Sunday, January 2, 2011

Swamp Angel by Ethel Wilson

Maggie Lloyd carefully plans her escape from an unsatisfactory second marriage. She flees Vancouver and heads for the interior of British Columbia with a small pack and a fishing rod. Her journey leads to a job as a cook in Haldar and Vera Gunnarsen's fishing lodge 25 miles north of Kamloops. Maggie's compassionate nature, good cooking and hard work are appreciated by all - except Vera, who is a bitter, jealous woman. Despite Vera, Maggie is determined to create a new life there for herself.

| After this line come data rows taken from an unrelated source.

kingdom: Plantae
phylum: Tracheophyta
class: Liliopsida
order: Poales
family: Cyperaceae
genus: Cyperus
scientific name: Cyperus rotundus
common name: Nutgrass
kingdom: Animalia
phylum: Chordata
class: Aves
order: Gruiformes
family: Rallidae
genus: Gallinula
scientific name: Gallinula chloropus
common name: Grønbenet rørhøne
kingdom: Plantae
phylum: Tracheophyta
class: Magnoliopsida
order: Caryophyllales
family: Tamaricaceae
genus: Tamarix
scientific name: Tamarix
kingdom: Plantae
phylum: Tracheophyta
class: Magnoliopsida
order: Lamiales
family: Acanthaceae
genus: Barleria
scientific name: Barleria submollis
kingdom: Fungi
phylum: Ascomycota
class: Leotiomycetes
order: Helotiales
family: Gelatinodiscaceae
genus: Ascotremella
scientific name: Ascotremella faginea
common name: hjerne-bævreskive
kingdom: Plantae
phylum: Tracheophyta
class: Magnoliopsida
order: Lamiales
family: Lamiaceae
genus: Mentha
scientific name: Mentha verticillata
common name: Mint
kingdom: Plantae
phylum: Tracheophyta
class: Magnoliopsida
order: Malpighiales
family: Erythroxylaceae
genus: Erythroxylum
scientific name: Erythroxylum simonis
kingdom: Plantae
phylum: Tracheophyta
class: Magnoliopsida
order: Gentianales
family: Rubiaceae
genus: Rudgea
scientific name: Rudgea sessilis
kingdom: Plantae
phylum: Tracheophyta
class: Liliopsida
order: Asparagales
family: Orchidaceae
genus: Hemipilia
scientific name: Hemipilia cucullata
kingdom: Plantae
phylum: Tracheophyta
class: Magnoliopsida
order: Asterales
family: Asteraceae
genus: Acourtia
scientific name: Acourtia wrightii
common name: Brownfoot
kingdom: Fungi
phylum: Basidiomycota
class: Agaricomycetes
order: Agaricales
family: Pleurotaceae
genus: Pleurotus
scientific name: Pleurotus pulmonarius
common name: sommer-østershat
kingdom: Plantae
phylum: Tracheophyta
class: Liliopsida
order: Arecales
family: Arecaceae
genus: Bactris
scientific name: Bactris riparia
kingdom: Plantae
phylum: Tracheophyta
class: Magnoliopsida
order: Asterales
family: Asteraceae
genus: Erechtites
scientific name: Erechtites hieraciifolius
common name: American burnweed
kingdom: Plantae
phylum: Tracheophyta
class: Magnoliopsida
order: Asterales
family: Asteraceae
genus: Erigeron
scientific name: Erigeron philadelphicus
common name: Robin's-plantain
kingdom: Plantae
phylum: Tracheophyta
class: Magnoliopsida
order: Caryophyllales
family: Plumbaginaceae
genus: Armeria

One of Maggie's friends believes that all things are connected, saying "I see God everywhere." Some previous reader had altered the text with blue ink so that "Goddess" was substituted instead. I frown upon the defacement of library materials, but this made me smile.

I've started the new year with a Canadian classic; Swamp Angel was first published in 1954. I'm glad that one of my book groups decided to discuss this one, since it's been on my TBR list for a long time. Sometimes I need a shove to fall into a book. It turned out that the water was delightful. Maggie Lloyd is a character I will remember fondly.